L’humanité ne travaille que sous la menace de la mort.
L’apparente générosité de la terre n’est due en fait qu’à son avarice croissante ; et ce qui est premier, ce n’est pas le besoin et la représentation du besoin dans l’esprit des hommes, c’est purement et simplement une carence originaire.

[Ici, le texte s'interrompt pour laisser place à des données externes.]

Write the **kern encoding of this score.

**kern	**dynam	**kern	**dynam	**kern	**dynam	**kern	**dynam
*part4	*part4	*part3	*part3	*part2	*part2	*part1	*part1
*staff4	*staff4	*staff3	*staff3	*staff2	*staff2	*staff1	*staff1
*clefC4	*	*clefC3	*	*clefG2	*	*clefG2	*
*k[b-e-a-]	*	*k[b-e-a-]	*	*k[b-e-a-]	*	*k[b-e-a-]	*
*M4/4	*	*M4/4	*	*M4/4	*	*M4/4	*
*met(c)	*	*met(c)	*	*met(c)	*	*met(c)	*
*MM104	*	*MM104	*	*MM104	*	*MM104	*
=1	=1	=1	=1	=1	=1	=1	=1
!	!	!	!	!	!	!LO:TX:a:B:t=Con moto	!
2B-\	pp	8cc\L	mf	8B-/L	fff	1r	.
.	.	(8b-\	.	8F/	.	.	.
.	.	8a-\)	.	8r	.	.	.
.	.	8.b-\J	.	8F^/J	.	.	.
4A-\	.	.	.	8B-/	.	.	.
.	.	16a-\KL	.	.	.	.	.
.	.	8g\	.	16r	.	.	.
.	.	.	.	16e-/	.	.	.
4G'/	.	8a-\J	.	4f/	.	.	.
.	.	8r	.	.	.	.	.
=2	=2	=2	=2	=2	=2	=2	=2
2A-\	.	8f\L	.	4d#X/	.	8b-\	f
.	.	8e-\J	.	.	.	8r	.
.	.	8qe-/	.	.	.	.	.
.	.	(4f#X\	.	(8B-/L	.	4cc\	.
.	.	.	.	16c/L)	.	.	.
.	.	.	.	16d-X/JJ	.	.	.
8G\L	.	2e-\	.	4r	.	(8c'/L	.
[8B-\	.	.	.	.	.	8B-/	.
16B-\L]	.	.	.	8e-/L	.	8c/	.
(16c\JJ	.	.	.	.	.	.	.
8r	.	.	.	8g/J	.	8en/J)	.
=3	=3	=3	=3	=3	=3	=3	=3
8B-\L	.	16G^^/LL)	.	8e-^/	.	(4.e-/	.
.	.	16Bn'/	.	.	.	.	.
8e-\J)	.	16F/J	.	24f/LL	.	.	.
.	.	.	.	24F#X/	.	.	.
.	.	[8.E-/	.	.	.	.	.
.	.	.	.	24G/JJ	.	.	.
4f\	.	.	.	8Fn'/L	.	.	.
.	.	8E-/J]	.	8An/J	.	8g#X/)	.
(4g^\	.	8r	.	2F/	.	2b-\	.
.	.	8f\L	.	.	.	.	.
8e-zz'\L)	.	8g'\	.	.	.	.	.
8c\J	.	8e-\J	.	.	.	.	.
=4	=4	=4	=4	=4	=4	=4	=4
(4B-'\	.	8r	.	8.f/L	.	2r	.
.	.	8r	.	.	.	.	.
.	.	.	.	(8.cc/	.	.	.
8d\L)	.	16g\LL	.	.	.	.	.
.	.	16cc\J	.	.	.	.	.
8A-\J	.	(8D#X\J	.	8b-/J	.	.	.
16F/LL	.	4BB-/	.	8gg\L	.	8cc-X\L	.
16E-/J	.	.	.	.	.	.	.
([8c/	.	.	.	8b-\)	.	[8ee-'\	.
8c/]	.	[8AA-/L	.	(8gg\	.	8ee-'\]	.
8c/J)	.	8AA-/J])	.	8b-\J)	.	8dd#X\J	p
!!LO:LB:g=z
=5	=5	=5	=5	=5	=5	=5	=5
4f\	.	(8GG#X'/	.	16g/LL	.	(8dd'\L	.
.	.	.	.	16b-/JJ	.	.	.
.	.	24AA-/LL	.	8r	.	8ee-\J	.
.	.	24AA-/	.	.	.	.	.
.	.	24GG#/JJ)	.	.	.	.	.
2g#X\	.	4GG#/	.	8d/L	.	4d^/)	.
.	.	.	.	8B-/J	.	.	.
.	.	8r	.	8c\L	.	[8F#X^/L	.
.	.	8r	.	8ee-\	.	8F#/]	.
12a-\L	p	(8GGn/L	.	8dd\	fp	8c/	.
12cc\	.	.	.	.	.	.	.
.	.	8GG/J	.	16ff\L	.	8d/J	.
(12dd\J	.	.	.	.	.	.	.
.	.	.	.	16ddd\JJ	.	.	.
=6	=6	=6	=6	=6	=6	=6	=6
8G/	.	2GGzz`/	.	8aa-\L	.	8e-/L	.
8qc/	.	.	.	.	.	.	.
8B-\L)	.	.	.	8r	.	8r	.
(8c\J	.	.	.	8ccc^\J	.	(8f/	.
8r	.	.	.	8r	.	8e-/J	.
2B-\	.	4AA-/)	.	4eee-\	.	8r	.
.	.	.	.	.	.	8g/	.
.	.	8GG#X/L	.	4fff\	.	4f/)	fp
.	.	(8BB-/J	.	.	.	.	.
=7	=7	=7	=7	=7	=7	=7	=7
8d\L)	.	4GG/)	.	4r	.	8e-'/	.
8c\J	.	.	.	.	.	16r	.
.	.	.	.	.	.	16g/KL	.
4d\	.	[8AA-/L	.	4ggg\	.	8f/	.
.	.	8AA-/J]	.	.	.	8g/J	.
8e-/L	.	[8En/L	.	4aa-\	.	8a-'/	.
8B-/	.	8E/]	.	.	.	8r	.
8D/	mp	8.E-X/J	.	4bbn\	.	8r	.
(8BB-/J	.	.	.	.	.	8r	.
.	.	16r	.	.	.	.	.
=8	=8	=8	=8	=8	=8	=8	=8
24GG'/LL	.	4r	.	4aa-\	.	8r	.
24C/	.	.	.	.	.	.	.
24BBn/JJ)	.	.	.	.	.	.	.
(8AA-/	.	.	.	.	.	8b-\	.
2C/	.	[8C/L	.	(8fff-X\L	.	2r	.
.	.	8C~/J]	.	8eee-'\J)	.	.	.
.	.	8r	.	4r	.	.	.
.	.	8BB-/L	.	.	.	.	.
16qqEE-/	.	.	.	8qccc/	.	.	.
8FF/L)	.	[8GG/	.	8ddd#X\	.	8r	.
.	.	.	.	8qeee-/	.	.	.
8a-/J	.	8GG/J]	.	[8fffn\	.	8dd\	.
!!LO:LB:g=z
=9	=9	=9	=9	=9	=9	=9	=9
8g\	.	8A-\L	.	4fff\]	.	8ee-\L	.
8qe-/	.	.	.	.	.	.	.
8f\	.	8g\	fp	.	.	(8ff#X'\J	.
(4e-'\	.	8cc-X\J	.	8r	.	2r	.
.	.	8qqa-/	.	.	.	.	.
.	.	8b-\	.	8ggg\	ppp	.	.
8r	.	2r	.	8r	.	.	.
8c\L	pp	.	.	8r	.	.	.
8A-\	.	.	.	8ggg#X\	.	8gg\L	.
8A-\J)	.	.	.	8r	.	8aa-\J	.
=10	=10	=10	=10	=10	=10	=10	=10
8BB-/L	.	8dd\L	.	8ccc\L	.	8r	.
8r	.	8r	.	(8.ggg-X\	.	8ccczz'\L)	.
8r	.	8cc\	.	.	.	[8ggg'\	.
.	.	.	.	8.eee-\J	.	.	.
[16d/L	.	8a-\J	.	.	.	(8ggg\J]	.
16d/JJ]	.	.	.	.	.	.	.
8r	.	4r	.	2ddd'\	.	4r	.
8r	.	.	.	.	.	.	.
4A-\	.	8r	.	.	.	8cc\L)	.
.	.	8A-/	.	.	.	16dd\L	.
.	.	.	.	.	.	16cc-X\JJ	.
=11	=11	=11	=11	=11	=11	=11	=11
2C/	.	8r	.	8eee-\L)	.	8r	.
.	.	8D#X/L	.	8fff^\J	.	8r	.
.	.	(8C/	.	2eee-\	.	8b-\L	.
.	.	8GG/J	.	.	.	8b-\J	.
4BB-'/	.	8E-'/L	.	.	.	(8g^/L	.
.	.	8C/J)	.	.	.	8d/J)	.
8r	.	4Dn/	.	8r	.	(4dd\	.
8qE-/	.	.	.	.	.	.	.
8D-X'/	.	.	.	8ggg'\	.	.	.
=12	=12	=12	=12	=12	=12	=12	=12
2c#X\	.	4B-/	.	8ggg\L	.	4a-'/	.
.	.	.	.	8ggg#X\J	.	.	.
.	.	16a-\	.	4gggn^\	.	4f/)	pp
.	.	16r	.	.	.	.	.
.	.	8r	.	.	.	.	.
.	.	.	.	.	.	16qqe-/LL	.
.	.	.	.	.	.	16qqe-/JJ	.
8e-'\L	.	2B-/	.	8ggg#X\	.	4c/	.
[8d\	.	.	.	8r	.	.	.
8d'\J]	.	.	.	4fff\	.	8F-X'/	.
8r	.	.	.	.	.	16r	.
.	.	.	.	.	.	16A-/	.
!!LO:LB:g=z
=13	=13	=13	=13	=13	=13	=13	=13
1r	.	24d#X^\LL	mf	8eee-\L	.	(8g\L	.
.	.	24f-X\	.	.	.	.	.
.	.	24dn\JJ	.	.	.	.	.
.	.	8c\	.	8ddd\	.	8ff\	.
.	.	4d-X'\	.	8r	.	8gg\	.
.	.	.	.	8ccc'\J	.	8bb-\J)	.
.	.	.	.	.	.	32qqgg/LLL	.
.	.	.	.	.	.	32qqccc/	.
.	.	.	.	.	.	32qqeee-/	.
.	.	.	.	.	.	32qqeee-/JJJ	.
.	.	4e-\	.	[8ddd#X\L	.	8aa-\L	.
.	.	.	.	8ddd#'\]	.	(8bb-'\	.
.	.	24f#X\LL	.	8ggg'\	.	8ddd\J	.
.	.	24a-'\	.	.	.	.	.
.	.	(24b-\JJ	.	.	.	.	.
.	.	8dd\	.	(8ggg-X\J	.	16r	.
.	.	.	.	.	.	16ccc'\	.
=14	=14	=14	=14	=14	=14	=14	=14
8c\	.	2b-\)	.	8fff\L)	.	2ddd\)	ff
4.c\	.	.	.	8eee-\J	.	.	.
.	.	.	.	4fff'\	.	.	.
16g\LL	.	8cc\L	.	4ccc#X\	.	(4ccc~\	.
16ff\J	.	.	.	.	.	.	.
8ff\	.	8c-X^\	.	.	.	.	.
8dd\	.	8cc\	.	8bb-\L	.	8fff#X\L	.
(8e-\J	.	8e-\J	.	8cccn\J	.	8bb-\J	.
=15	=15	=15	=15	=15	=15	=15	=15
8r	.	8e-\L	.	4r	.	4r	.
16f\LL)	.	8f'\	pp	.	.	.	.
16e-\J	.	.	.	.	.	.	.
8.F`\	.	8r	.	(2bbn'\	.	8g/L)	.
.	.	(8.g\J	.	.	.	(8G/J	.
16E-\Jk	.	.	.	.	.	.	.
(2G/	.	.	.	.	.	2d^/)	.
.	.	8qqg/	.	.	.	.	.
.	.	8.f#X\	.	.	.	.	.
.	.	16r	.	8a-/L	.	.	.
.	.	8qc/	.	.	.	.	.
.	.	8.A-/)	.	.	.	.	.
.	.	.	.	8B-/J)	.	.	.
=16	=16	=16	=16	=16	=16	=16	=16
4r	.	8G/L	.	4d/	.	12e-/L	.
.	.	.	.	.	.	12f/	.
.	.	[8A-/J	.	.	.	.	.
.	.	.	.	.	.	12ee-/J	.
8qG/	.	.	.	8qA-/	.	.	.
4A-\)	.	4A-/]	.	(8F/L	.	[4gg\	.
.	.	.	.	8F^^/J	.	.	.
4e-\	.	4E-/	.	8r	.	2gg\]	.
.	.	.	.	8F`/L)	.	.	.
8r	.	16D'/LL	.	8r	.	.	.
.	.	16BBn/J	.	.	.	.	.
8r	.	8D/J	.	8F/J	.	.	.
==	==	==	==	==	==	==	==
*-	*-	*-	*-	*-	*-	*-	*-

Le travail en effet - c’est-à-dire l’activité économique - n’est apparu dans l’histoire du monde que du jour où les hommes se sont trouvés trop nombreux pour pouvoir se nourrir des fruits spontanés de la terre. N’ayant pas de quoi subsister, certains mouraient, et beaucoup d’autres seraient morts s’ils ne s’étaient mis à travailler la terre. Et à mesure que la population se multipliait, de nouvelles franges de la forêt devaient être abattues, défrichées et mises en culture. A chaque instant de son histoire, l’humanité ne travaille plus que sous la menace de la mort : toute population, si elle ne trouve pas de ressources nouvelles, est vouée à s’éteindre ; et inversement, à mesure que les hommes se multiplient, ils entreprennent des travaux plus nombreux, plus lointains, plus difficiles, moins immédiatement féconds. Le surplomb de la mort se faisant plus redoutable dans la proportion où les subsistances nécessaires deviennent plus difficiles d’accès, le travail, inversement, doit croître en intensité et utiliser tous les moyens de se rendre plus prolifique. Ainsi ce qui rend l’économie possible, et nécessaire, c’est une perpétuelle et fondamentale situation de rareté : en face d’une nature qui par elle-même est inerte et, sauf pour une part minuscule, stérile, l’homme risque sa vie. Ce n’est plus dans les jeux de la représentation que l’économie trouve son principe, mais du côté de cette région périlleuse où la vie s’affronte à la mort. Elle renvoie donc à cet ordre de considérations assez ambiguës qu’on peut appeler anthropologiques : elle se rapporte en effet aux propriétés biologiques d’une espèce humaine, dont Malthus, à la même époque que Ricardo, a montré qu’elle tend toujours à croître si on n’y porte remède ou contrainte ; elle se rapporte aussi à la situation de ces êtres vivants qui risquent de ne pas trouver dans la nature qui les entoure de quoi assurer leur existence ; elle désigne enfin dans le travail, et dans la dureté même de ce travail, le seul moyen de nier la carence fondamentale et de triompher un instant de la mort. La positivité de l’économie se loge dans ce creux anthropologique. L’homo oeconomicus, ce n’est pas celui qui se représente ses propres besoins, et les objets capables de les assouvir ; c’est celui qui passe, et use, et perd sa vie à échapper à l’imminence de la mort. C’est un être fini.